_Data entries_
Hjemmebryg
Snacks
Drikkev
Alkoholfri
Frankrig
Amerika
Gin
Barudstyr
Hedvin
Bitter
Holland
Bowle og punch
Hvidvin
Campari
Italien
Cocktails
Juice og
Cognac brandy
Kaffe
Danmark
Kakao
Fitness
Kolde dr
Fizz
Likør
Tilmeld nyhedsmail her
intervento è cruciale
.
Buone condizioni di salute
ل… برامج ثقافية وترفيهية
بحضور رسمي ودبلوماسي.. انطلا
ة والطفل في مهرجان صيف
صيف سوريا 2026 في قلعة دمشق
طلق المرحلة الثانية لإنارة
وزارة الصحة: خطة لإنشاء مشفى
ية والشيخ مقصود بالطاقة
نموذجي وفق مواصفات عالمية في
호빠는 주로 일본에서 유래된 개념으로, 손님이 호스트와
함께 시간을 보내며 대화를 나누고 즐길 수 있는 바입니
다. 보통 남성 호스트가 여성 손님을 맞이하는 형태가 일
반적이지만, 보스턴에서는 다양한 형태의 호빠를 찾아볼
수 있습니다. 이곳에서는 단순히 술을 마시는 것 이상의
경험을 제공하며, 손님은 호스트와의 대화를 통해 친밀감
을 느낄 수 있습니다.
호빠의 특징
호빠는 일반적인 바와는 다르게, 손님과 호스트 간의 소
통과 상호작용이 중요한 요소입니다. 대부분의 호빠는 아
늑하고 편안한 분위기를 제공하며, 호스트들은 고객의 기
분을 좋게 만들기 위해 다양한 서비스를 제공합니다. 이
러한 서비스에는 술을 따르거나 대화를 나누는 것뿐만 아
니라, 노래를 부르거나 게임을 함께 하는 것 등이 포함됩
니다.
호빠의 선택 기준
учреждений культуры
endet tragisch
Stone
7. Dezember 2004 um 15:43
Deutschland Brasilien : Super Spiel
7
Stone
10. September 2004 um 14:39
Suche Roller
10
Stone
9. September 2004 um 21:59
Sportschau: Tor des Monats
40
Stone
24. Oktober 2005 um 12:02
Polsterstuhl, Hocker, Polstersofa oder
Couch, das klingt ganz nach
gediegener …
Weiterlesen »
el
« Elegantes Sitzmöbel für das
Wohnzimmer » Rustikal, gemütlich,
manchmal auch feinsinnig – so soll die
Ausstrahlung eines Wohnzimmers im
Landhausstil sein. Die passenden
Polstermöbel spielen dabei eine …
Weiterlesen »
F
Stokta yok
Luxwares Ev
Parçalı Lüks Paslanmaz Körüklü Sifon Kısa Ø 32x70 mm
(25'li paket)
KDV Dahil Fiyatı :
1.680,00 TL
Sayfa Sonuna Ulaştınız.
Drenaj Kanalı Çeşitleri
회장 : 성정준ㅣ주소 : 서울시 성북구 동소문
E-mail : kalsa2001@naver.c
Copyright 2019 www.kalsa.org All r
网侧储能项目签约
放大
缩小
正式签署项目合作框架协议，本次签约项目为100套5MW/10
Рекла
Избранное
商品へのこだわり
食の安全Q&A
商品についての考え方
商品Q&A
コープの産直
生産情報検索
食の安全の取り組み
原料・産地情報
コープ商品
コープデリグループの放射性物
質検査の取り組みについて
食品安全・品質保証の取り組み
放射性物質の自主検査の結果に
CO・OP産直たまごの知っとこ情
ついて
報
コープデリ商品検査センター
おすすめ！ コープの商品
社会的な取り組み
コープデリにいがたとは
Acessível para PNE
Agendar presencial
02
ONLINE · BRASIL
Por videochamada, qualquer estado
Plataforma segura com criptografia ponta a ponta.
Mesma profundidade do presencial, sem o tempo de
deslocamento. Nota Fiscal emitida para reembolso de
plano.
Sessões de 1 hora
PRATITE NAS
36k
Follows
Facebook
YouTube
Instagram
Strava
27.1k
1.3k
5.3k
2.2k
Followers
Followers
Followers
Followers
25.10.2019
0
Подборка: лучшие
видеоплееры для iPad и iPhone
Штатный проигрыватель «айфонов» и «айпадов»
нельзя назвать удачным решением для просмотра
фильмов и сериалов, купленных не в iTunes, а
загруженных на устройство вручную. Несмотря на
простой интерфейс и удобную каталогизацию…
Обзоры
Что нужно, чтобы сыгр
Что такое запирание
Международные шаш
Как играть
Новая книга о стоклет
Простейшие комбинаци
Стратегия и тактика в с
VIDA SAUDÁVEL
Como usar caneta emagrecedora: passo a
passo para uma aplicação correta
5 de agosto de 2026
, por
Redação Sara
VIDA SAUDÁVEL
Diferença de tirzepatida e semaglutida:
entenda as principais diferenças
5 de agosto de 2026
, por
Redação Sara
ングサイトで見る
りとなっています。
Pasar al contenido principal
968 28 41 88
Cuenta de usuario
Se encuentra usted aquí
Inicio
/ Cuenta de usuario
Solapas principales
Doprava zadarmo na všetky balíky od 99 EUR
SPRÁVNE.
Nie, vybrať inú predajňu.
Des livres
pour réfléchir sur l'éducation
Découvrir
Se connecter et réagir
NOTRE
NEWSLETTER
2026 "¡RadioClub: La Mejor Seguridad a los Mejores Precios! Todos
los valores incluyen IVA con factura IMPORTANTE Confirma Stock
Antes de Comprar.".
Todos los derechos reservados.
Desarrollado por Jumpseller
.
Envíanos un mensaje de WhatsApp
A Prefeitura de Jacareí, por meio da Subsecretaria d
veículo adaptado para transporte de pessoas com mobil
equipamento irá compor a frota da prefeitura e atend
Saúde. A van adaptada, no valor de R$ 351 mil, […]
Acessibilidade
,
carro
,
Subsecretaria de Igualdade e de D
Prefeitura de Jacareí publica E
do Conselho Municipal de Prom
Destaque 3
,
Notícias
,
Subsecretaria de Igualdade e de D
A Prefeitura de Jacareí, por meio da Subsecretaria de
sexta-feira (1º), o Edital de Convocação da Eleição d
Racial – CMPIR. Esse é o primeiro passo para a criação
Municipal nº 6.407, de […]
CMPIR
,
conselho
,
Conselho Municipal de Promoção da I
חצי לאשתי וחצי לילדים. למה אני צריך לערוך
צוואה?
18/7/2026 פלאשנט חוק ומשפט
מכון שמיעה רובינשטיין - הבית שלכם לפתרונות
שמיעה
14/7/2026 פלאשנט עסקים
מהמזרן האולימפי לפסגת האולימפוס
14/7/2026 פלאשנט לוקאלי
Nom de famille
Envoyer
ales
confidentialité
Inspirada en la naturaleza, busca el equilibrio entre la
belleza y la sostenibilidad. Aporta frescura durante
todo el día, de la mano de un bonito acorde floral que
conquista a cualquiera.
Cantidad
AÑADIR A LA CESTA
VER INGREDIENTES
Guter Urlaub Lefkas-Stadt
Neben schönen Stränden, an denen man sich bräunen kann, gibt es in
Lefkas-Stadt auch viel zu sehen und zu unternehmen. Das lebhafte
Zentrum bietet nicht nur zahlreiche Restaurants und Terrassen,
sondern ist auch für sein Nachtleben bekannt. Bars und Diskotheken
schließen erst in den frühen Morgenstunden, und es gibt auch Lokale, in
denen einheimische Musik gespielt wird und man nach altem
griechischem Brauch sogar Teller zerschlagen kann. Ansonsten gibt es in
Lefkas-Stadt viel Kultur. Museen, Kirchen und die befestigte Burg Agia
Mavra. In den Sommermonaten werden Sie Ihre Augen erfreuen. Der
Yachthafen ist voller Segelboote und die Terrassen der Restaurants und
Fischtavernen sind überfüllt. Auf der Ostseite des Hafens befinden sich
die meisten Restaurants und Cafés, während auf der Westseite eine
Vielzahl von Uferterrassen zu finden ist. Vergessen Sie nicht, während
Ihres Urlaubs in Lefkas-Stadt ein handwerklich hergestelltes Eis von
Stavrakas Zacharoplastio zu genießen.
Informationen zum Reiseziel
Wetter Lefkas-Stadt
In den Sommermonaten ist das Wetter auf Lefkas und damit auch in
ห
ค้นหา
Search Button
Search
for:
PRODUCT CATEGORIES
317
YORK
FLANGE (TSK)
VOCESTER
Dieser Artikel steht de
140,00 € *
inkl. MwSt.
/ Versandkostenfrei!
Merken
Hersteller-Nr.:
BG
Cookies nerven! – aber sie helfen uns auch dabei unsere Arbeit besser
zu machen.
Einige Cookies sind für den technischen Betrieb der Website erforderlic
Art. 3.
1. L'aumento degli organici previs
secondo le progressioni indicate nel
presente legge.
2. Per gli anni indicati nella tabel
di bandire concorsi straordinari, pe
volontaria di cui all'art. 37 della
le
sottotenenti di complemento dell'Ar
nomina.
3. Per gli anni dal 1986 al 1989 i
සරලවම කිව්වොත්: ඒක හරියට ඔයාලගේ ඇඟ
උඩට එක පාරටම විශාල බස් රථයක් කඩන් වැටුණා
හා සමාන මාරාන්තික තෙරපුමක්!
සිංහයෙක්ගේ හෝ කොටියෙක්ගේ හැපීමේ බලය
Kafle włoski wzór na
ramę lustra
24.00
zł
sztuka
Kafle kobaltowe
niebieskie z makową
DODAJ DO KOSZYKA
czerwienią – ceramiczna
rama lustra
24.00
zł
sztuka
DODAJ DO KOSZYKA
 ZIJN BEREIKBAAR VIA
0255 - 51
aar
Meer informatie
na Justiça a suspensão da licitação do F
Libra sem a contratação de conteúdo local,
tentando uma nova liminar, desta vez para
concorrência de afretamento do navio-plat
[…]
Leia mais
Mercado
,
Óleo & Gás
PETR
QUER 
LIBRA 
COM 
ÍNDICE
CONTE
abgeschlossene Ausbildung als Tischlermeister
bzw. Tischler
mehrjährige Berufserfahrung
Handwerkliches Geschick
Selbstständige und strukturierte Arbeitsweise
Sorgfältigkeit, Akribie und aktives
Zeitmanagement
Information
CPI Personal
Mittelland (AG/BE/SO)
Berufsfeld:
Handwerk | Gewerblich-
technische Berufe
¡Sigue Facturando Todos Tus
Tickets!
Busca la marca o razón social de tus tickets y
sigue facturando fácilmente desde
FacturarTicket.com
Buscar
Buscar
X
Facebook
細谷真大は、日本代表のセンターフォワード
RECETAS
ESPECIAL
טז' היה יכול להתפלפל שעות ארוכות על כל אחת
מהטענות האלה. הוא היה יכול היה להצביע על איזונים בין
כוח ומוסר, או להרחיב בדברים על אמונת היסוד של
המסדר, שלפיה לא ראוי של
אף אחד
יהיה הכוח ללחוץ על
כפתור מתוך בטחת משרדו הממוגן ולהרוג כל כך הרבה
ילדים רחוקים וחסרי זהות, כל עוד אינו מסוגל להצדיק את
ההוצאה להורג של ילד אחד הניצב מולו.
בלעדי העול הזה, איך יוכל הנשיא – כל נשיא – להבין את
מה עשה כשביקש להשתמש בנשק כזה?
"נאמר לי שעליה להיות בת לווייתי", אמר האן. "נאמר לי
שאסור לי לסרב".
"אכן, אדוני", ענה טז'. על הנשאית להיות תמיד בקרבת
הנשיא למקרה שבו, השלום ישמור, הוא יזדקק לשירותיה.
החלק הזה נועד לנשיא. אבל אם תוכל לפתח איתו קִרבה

_JOB_
Copy out the listing above character for character, starting at its first line and ending at the line that contains "ة والطفل في مهرجان صيف". Return only those lines.

_SOLUTION FOR THIS EXERCISE_
Hjemmebryg
Snacks
Drikkev
Alkoholfri
Frankrig
Amerika
Gin
Barudstyr
Hedvin
Bitter
Holland
Bowle og punch
Hvidvin
Campari
Italien
Cocktails
Juice og
Cognac brandy
Kaffe
Danmark
Kakao
Fitness
Kolde dr
Fizz
Likør
Tilmeld nyhedsmail her
intervento è cruciale
.
Buone condizioni di salute
ل… برامج ثقافية وترفيهية
بحضور رسمي ودبلوماسي.. انطلا
ة والطفل في مهرجان صيف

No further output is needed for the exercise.